Maliki: Barang siapa
yang mampu berjalan, maka dia wajib haji, sebagaimana diwajibkan untuk
memberikan nafkah kepada sanak saudaranya dan keluarganya, tidak terkecuali.
Dia wajib menjual apa saja yang dibutuhkan untuk haji, baik berupa alat-alat
mata pencahariannya dari bumi, binatang ternak maupun alat-alat lainnya bahkan
sampai pada buku-buku dan hiasan-hiasan yang dipakainya.
kalau
ada seseorang yang tidak diwajibkan haji karena tidak mampu, tetapi dia
kemudian berusaha dengan sekuat tenaga dan bersusah payah, lalu haji dan
kemudian dia mempunyai kemampuan setelah naik haji, apakah dia wajib mengulang
lagi atau yang pertama itu sudah cukup untuk dianggapnya telah melaksanakan
kewajiban?

SOAL LATIHAN:
1 – Menurut pendapat Maliki dalam teks tentang kewajiban haji, siapa yang wajib menunaikan haji?
2 – Lanjutkan teks tentang kewajiban haji mulai dari kalimat sesudah bagian terakhir yang tercantum.

DAFTAR YANG DIBERIKAN:
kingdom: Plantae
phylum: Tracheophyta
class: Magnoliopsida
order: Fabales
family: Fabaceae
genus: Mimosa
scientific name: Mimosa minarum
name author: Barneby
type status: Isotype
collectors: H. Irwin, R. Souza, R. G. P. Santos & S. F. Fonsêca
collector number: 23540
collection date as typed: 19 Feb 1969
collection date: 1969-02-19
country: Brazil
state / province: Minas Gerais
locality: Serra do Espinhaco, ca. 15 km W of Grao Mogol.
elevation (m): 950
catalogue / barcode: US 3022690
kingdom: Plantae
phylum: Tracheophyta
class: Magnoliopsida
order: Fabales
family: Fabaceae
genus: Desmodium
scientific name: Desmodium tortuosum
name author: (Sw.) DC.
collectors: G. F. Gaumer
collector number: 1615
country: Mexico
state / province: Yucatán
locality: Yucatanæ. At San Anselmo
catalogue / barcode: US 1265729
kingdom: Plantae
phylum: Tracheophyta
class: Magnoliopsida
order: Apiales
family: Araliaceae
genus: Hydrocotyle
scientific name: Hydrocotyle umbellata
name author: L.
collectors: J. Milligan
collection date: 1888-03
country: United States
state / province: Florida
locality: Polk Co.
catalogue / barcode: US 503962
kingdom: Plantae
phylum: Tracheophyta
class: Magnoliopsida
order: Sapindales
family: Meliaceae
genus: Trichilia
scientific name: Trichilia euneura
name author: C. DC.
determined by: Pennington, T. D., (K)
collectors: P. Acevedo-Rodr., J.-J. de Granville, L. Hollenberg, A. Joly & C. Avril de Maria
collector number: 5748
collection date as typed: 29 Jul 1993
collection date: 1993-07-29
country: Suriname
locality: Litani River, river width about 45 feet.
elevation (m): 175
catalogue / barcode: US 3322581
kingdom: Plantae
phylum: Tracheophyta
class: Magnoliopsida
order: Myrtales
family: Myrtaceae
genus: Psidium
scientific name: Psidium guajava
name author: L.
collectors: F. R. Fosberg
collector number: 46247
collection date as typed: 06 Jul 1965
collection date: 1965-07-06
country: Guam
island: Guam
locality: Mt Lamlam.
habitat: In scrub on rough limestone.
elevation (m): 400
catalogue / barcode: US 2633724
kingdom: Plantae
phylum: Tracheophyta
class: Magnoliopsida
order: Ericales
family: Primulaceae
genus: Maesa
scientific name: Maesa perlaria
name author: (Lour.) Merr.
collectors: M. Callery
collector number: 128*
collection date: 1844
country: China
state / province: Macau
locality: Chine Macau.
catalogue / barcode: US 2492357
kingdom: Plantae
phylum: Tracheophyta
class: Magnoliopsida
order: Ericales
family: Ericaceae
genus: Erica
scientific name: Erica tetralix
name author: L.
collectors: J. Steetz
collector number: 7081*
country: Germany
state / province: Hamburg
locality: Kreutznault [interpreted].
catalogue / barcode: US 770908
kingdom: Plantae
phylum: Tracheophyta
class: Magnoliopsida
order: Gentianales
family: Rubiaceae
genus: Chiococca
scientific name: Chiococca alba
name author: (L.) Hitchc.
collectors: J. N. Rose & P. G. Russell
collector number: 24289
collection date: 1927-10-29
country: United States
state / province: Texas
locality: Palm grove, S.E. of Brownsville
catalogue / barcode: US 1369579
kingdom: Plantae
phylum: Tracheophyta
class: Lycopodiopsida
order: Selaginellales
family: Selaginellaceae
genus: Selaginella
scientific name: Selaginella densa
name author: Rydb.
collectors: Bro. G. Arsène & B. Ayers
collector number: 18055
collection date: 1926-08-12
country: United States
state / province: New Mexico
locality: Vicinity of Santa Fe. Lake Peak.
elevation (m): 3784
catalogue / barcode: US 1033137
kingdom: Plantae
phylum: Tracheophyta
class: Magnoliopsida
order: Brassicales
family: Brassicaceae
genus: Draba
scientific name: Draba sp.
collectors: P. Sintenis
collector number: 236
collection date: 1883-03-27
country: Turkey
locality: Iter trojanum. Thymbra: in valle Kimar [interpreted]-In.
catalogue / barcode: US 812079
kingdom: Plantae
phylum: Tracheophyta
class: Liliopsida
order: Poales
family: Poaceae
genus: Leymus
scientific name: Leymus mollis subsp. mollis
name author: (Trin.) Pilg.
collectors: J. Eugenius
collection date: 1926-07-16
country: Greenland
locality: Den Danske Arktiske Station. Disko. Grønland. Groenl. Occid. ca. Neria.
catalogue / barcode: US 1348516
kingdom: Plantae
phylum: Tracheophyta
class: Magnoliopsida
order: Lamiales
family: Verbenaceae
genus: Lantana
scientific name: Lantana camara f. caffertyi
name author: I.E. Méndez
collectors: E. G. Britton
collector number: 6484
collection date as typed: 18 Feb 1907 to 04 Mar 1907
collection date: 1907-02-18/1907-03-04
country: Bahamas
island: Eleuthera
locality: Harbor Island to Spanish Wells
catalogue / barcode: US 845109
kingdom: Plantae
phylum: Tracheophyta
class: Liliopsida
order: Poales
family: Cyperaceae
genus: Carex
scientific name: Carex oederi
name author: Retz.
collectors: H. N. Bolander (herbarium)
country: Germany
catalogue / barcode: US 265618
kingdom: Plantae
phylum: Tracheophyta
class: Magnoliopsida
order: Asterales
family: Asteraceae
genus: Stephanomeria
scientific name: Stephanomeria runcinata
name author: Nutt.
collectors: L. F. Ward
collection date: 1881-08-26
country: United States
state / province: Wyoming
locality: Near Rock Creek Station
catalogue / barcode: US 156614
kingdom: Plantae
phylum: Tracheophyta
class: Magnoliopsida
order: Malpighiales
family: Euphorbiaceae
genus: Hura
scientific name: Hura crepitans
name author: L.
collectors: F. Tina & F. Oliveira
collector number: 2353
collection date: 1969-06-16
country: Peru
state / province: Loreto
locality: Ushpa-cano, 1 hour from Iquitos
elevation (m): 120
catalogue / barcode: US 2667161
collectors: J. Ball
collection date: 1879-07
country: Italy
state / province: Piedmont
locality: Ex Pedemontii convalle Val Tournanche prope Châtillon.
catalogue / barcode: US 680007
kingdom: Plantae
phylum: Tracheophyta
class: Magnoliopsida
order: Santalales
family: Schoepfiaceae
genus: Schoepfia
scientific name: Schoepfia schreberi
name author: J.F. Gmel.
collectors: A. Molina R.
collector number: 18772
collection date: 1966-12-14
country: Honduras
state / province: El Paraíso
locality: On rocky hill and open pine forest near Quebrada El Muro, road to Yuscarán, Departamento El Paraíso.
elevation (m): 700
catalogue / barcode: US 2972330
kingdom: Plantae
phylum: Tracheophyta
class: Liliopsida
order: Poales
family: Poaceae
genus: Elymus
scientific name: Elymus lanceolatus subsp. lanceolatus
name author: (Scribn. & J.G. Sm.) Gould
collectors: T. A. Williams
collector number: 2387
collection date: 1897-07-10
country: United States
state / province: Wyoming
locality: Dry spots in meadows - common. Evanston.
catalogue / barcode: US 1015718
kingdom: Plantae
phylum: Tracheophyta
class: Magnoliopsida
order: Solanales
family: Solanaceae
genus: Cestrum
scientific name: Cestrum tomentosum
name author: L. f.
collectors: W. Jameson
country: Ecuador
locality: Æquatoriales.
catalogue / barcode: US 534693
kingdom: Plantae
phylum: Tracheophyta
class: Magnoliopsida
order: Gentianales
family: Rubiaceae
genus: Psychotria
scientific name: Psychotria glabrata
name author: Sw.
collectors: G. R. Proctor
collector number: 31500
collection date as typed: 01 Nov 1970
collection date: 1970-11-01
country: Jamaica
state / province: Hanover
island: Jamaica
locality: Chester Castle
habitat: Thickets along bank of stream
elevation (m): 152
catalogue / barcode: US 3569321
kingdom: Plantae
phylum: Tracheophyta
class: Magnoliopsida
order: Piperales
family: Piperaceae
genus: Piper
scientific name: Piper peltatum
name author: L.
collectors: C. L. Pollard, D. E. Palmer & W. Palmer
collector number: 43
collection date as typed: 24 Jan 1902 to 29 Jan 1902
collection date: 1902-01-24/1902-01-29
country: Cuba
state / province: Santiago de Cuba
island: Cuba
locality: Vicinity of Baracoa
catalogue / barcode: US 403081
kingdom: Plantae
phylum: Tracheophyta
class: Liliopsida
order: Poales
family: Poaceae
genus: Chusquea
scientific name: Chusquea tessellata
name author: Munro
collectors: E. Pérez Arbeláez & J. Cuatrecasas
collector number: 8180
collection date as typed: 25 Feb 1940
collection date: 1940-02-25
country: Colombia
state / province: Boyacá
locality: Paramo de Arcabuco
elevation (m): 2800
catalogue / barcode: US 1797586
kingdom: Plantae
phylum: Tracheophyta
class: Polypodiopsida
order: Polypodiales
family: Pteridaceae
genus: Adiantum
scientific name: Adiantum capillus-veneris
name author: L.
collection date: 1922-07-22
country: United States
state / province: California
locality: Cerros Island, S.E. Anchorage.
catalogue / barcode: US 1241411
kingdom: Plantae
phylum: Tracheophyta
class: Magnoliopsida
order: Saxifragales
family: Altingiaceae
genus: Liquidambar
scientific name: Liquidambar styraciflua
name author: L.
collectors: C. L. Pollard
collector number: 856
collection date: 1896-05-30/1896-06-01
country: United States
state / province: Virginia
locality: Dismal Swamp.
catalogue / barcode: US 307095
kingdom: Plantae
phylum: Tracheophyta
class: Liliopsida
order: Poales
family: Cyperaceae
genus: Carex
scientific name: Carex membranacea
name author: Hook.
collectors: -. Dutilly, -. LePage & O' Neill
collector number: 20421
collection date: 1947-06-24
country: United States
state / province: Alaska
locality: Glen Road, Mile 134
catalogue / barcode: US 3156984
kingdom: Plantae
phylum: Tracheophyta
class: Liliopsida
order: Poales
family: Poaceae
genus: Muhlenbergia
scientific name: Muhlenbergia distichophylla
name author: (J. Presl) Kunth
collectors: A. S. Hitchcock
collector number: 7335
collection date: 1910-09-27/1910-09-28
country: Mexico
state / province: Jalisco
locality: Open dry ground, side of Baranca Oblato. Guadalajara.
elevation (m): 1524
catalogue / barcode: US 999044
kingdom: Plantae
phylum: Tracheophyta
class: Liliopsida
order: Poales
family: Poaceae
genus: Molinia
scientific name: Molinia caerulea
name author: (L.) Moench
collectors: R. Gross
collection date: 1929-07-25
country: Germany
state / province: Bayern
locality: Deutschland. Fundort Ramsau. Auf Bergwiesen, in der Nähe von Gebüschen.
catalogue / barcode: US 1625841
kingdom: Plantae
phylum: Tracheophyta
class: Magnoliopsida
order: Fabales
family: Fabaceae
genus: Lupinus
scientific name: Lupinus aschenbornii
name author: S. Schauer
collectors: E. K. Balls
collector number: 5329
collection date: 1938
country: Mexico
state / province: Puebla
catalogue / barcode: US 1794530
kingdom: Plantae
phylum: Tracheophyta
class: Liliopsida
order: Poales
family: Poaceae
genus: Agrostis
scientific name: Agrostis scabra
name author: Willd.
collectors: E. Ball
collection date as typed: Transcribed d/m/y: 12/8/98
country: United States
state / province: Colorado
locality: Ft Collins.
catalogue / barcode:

JAWABAN SOAL:
1 – Barang siapa yang mampu berjalan.

2 –
Maliki dan Hanafi: Dia akan diberi pahala, dan
tidak wajib melakukan haji lagi sekalipun dia telah mampu.
Hanbali:
Brang siapa yang meninggalkan hak, maka dia harus menunaikannya, seperti hak
untuk membayar hutang. Dan kalau dia naik haji, maka dia diberi pahala sesuai
dengan kewajiban melaksanakan haji.
Imamiyah:
Kalau dia mampu setelah itu, maka hajinya tidak diberi pahala dan tidak
dianggap telah melaksanakan fardhu (kewajiban) haji. Karena segala sesuatu yang
disyaratkan berputar berlaku sesuai dengan putaran syarat, baik ada maupun
tidak. Dan sebelum mampu, dia tidak diwajibkan dan dia hanya disunnahkan untuk
melaksanakan haji. Setelah ada kemampuan dan dia telah mempunyai haji, maka dia
wajib mengulangi haji lagi.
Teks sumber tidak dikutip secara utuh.